When I shared this story with an intern several months ago she displayed a perplexed facial expression. I took for granted the evolution of systems and technology experienced during my career in graphic design. It is something she may never fully appreciate. She will experience an entirely different progress of technological applications as she begins her career in advertising and marketing.

I told her that on those press nights a few of us at the office would use it as an opportunity to grab supper together at a favorite Mexican restaurant. Or maybe catch a movie. Some nights we would go play bowling as a team or hang out at the Village Cafe downtown. We were a twenty-something tribe of professionals working in an industry that was rapidly changing.

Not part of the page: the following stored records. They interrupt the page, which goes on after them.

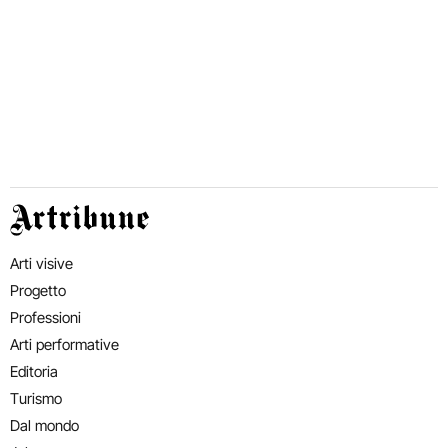
Artribune
Arti visive
Progetto
Professioni
Arti performative
Editoria
Turismo
Dal mondo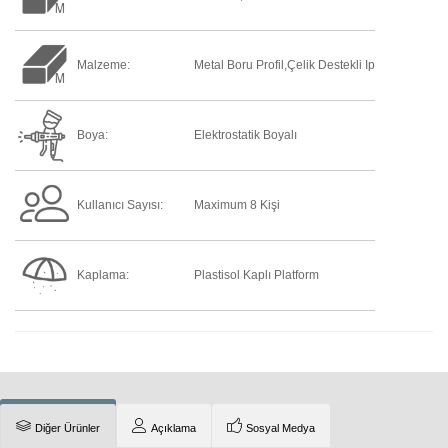
Malzeme:
Metal Boru Profil,çelik Destekli Ip
Boya:
Elektrostatik Boyalı
Kullanıcı Sayısı:
Maximum 8 Kişi
Kaplama:
Plastisol Kaplı Platform
Diğer Ürünler
Açıklama
Sosyal Medya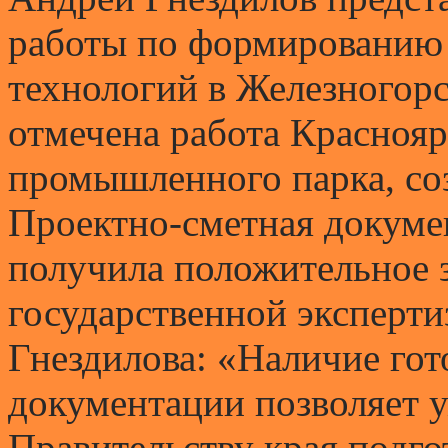
работы по формированию
технологий в Железногор
отмечена работа Краснояр
промышленного парка, соз
Проектно-сметная докуме
получила положительное 
государственной эксперти
Гнездилова: «Наличие го
документации позволяет у
Правительству края подго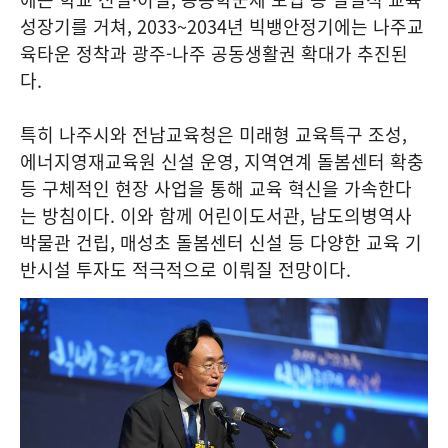
성장기를 거쳐, 2033~2034년 빅뱅안정기에는 나주교
육타운 정착과 광주-나주 공동생활권 확대가 추진된
다.
특히 나주시와 전남교육청은 미래형 교육특구 조성,
에너지영재교육원 신설 운영, 지역연계 돌봄센터 확충
등 구체적인 현장 사업을 통해 교육 혁신을 가속한다
는 방침이다. 이와 함께 어린이도서관, 남도의병역사
박물관 건립, 매성초 돌봄센터 신설 등 다양한 교육 기
반시설 투자도 적극적으로 이뤄질 전망이다.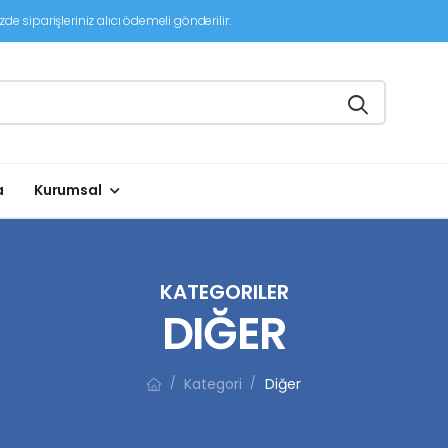
de siparişleriniz alıcı ödemeli gönderilir.
a
Kurumsal
KATEGORILER
DIĞER
Kategori
Diğer
/
/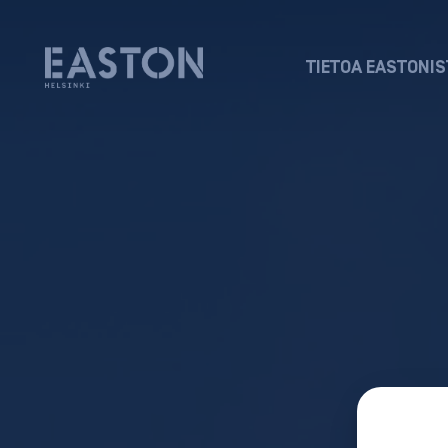
TIETOA EASTONIS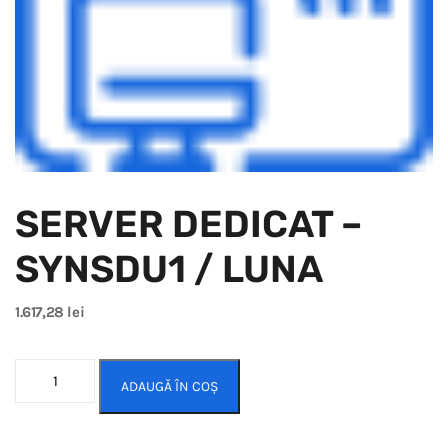
SERVER DEDICAT –
SYNSDU1 / LUNA
1.617,28
lei
ADAUGĂ ÎN COȘ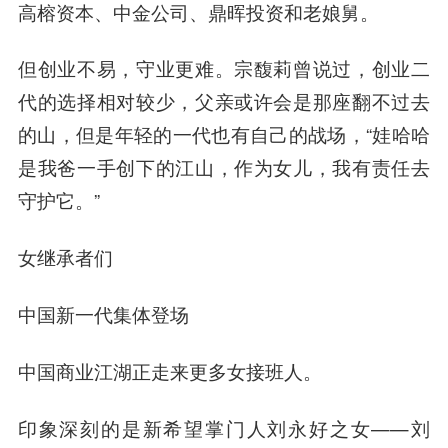
高榕资本、中金公司、鼎晖投资和老娘舅。
但创业不易，守业更难。宗馥莉曾说过，创业二
代的选择相对较少，父亲或许会是那座翻不过去
的山，但是年轻的一代也有自己的战场，“娃哈哈
是我爸一手创下的江山，作为女儿，我有责任去
守护它。”
女继承者们
中国新一代集体登场
中国商业江湖正走来更多女接班人。
印象深刻的是新希望掌门人刘永好之女——刘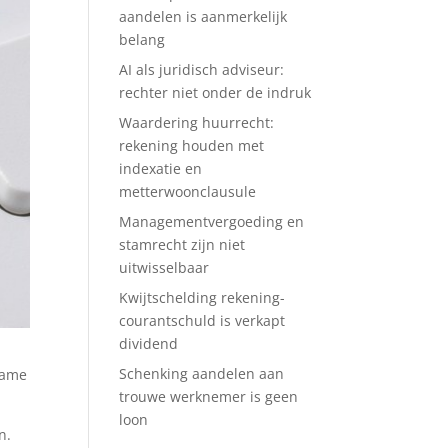
aandelen is aanmerkelijk
belang
AI als juridisch adviseur:
rechter niet onder de indruk
Waardering huurrecht:
rekening houden met
indexatie en
metterwoonclausule
Managementvergoeding en
stamrecht zijn niet
uitwisselbaar
Kwijtschelding rekening-
courantschuld is verkapt
dividend
Schenking aandelen aan
name
trouwe werknemer is geen
loon
n.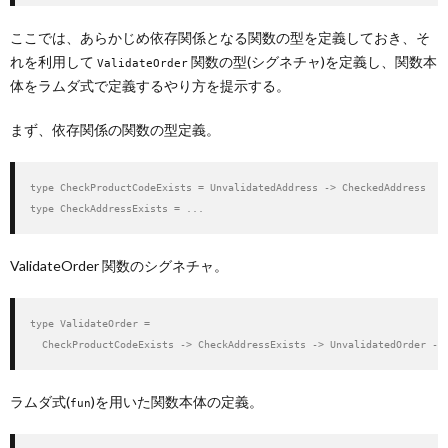
ここでは、あらかじめ依存関係となる関数の型を定義しておき、そ
れを利用して
関数の型(シグネチャ)を定義し、関数本
ValidateOrder
体をラムダ式で定義するやり方を提示する。
まず、依存関係の関数の型定義。
type CheckProductCodeExists = UnvalidatedAddress -> CheckedAddress

type CheckAddressExists = ...
ValidateOrder 関数のシグネチャ。
type ValidateOrder =

  CheckProductCodeExists -> CheckAddressExists -> UnvalidatedOrder ->
ラムダ式(
)を用いた関数本体の定義。
fun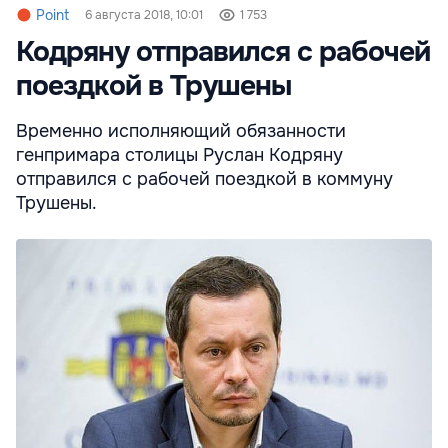
Point
6 августа 2018, 10:01
1 753
Кодряну отправился с рабочей
поездкой в Трушены
Временно исполняющий обязанности
генпримара столицы Руслан Кодряну
отправился с рабочей поездкой в коммуну
Трушены.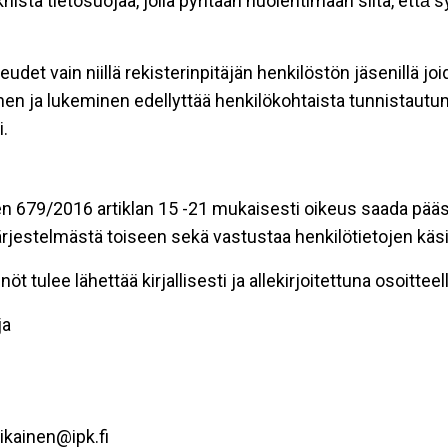
stä tietosuojaa, jolla pyritään huolehtimaan siitä, että̈
eudet vain niillä rekisterinpitäjän henkilöstön jäsenillä j
nen ja lukeminen edellyttää henkilökohtaista tunnistautum
.
n 679/2016 artiklan 15 -21 mukaisesti oikeus saada pääsy 
t järjestelmästä toiseen sekä vastustaa henkilötietojen käsi
öt tulee lähettää kirjallisesti ja allekirjoitettuna osoitteell
ja
ikainen@ipk.fi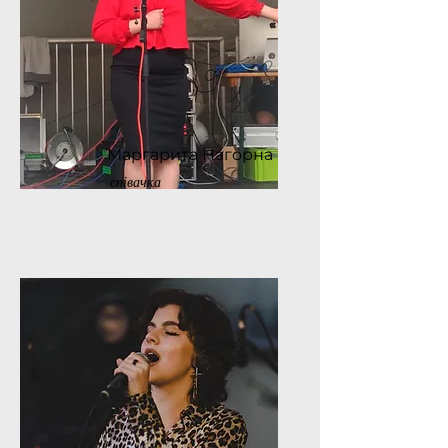
Маргарита Нагорна
співачка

Kind of a reward for putting in long hours, she commented.

Yeah, I replied.

I wanted to continue sharing details of those days during the digital revolution in design, but stopped. She will have her own stories to share about those days when everyone used flash drives to transfer data. And how easier it was to upload PDF files from a laptop or mobile device to the cloud.

I cannot help but wonder what will graphic design look like in twenty years?

 

NOTES:


[1]Image originally posted: May 18, 2011. https://coffeehousejunkie.net/2011/05/18/anyone-remember-using-these-old-zip-disks-better/
[2]Christopher Phin, Think Retro: Who else kinda misses their Zip disks?, Macworld, January 27, 2015, accessed April 11, 2017 http://www.macworld.com/article/2875893/think-retro-who-else-kinda-misses-zip-disks.html.

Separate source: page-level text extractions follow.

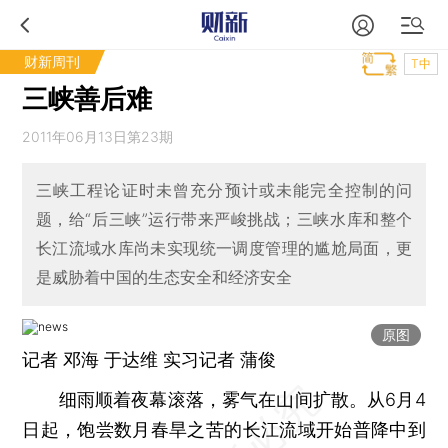
财新周刊
T中
三峡善后难
2011年06月13日第23期
三峡工程论证时未曾充分预计或未能完全控制的问
题，给“后三峡”运行带来严峻挑战；三峡水库和整个
长江流域水库尚未实现统一调度管理的尴尬局面，更
是威胁着中国的生态安全和经济安全
原图
记者 邓海
于达维
实习记者 蒲俊
细雨顺着夜幕滚落，雾气在山间扩散。从6月4
日起，饱尝数月春旱之苦的长江流域开始普降中到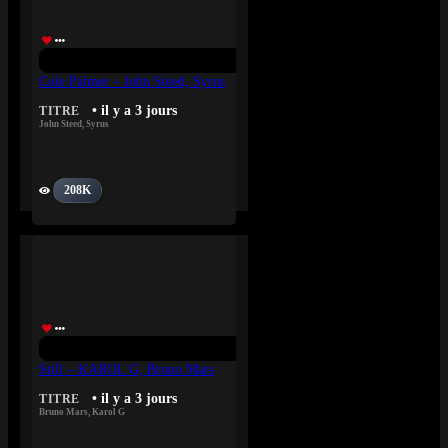
Cole Palmer – John Steed, Syrus
• il y a 3 jours
TITRE
John Steed
,
Syrus
208K
Still – KAROL G, Bruno Mars
• il y a 3 jours
TITRE
Bruno Mars
,
Karol G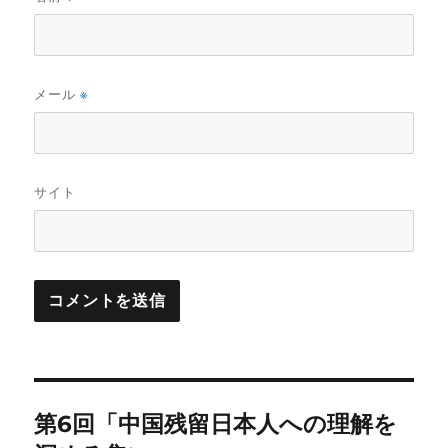
メール
※
サイト
投
第6回「中国残留日本人への理解を
稿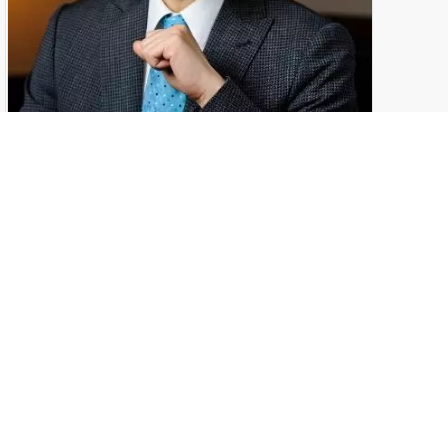
陈建邦：城市更新是时代必解难题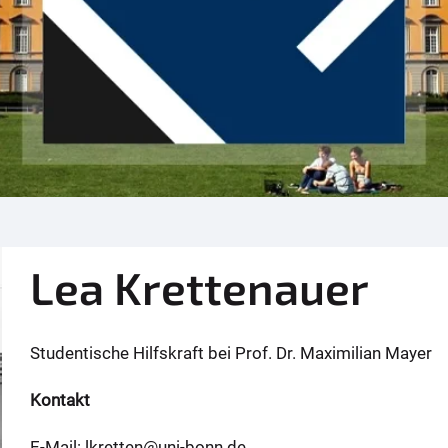
Lea Krettenauer
Studentische Hilfskraft bei Prof. Dr. Maximilian Mayer
Kontakt
E-Mail: lkretten@uni-bonn.de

[3]Amazon sells discontinued Iomega Zip disks (accessed April 11, 2017): https://www.amazon.com/Iomega-Formatted-reformattable-Discontinued-Manufacturer/dp/B00004Z83E

[4]History of Data Storage Technology, Macworld, May 5, 2016, accessed April 11, 2017 http://www.zetta.net/about/blog/history-data-storage-technology

Artifacts from the late 1990s

Hidden in the back of a closet, a box of audio CDs

Is it possible to keep secrets or hide treasure in such an open, immediate society? Think of the secrets between Edward Mayhew and Florence Ponting of On Chesil Beach. It was a different time and place. Or maybe the quiet understanding between Primo and Secondo in the final moments of Big Night. Again, those were different times. A world before the internet and mobile devices and social media. Even in fictional works, you recognize how culture changes and you change with it.

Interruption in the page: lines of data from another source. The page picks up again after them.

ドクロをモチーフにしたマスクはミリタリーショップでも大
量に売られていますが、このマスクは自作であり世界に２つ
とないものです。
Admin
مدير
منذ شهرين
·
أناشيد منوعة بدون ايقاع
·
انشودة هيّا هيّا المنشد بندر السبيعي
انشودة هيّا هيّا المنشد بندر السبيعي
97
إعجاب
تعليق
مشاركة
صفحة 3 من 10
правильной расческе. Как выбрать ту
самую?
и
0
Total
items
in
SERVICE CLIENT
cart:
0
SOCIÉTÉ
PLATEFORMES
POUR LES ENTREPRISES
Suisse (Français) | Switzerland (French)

My thoughts kept drifting back to that theme this weekend. A week or so ago, I opened the cardboard box to find two neat rows of artifacts from the late 1990s. Compact discs. CDs. Seems much more tangible than finding two rows of “moving picture experts group” (MPEG) files when referring to audio music. (Even composing that sentence seems clunky and unsophisticated.) This collection of music was packed into a cardboard box and was supposed to be unpacked when I relocated to Asheville. The box remained sealed like a time capsule.

My Beauty and I rented  a space in Asheville that was twice the cost of our previous house and half the size. It was the most affordable place we could find at the time. A lot of boxes remained unpacked because there was no space to expand. Now as we pack things up again, I decide to keep this cardboard box open, listen to Tonic’s Lemon Parade, Goo Goo Doll’s Dizzy Up The Girl, and reflect on how different these times are compared to the late 1990s.

At that time, Bill Clinton was president of the U.S. and Boris Yeltsin was the first president of the Russian Federation. There was no Twitter revolution. Americans would get together in homes or apartments to share supper and snacks while watching the latest episode of the television shows ER, Friends or Party of Five. That was before the rise of the cult of white box worshippers [1] and the advent of Netflix. There seemed to be a greater sense of community. Or maybe that’s just 1990s nostalgia.

During that time, I didn’t own a personal computer or laptop. When I returned home from my job as a graphic designer, I would often read books or listened to Blues Traveler, Beth Hart or unknown indie bands like Spooky Tuesday on a CD player while I worked on illustrations or paintings. As I rediscover these albums, I recall paintings I was working on while listening to Days of the New for the first time. When I listen to Stavesacre’s album, friends I haven’t thought of in years fill my mind.

There was a specific evening with coworkers I recall. After work, we often meet up for dinner and a movie. While waiting for food to be served we were discussing the events of the day while enjoying our drinks. One coworker’s teenage daughter, who often joined us on those evenings, said, “There’s no specific movement in the 90s. Not like the 60’s or 70s. I mean, I grew up in the 90s. Even the music is boring. There’s nothing memorable about the 90s.” Maybe that’s teenage naivety, but I think there is much to remember of the late 1990s.

NOTES: [1] This is a reference to an article by Andrew Sullivan that I mentioned years ago in an essay, iPod, therefore iAm?.